If the latest arbitration attempt proceeds, a decision would be made by three law professors or private lawyers paid hourly billing rates (usually $600 and up) while maintaining their regular jobs. The arbitrators, who can generate millions of dollars in fees for themselves in a single case, are not subject to the rules of any public court, said Fajardo.

Chevron is seeking an order from the arbitrators that it has "no liability" in the environmental case based on a 1995 release the company obtained from Ecuador's government after what the company claimed was a limited environmental clean-up. The plaintiffs assert that the clean-up was a sham and the release, currently the subject of litigation in the Ecuador case, was obtained fraudulently.

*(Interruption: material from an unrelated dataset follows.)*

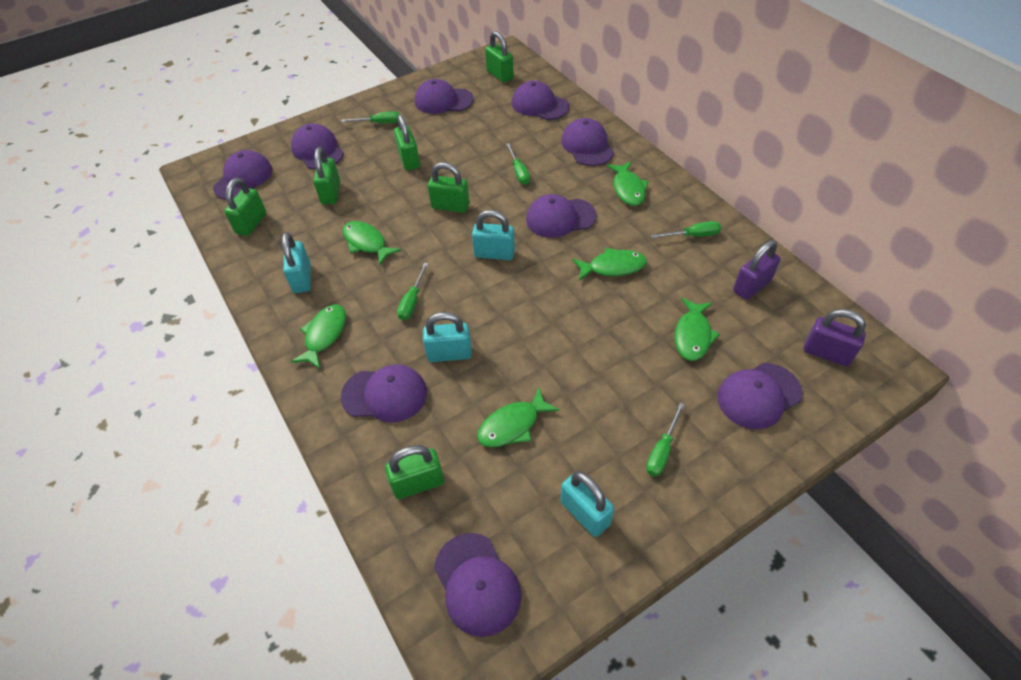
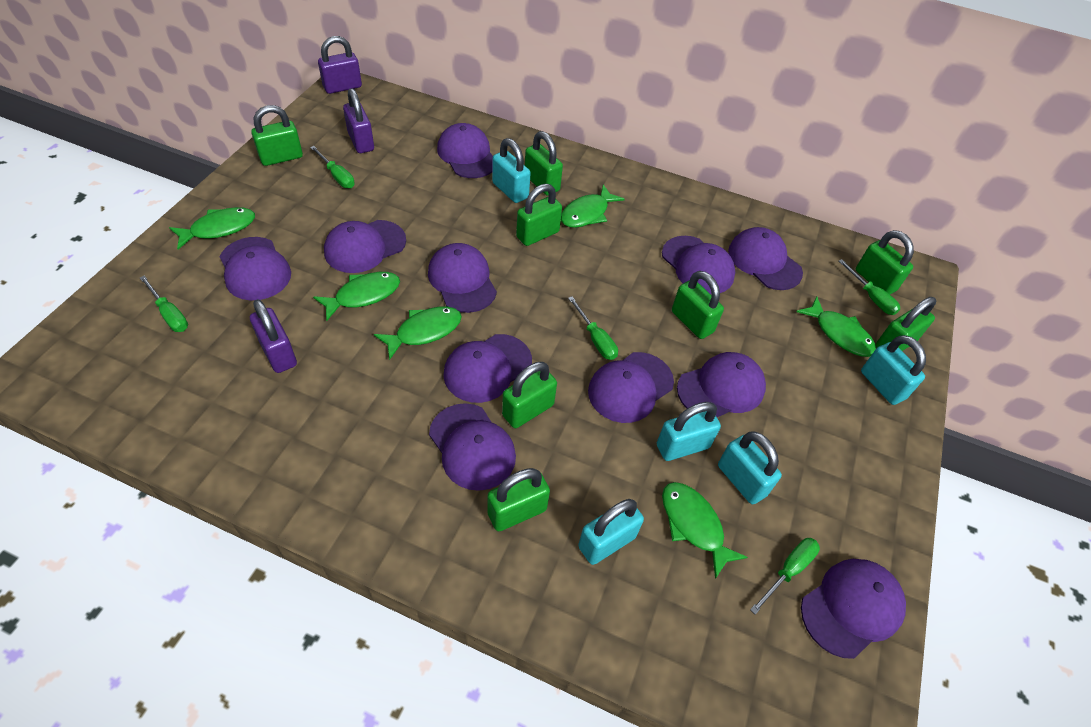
green padlock: [224,178,266,236] [313,147,340,204] [385,445,444,499] [394,114,420,170] [428,162,470,213] [485,31,514,83] = 6 -> [251,105,303,166] [487,468,550,531] [502,362,557,428] [516,184,562,246] [525,131,563,196] [672,271,724,339] [856,230,914,294] [875,297,936,351] = 8
purple cap: [213,150,272,200] [291,124,344,170] [341,364,427,423] [415,79,474,114] [434,533,521,637] [512,80,569,120] [526,194,597,238] [561,118,614,166] [717,363,803,429] = 9 -> [220,237,291,300] [324,220,406,273] [428,243,497,313] [429,403,516,491] [437,123,493,178] [443,334,532,403] [588,352,674,423] [662,236,735,295] [677,352,766,417] [728,227,803,290] [801,559,906,659] = 11
purple padlock: [733,240,781,300] [804,309,866,366] = 2 -> [250,299,297,373] [318,36,362,94] [343,88,374,153] = 3
turquoise padlock: [282,232,311,293] [423,312,472,362] [472,210,515,260] [560,471,614,537] = 4 -> [492,138,531,203] [578,499,644,565] [657,402,721,461] [718,432,782,504] [861,335,926,405] = 5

In that case in Ecuador, now in its seventh year due to what the plaintiffs assert are Chevron's stalling tactics, the indigenous and farmer communities are seeking remediation from pollution caused when Texaco (now Chevron) operated several oil fields in the Amazon from 1964 to 1990. The lawsuit alleges Chevron dumped billions of gallons of toxic "formation water" and abandoned hundreds of unlined waste pits which still contaminate soils and groundwater.

More than 1,400 excess cancer deaths in the region are related to Chevron's contamination, according to a Special Master appointed by the Court to assess damages.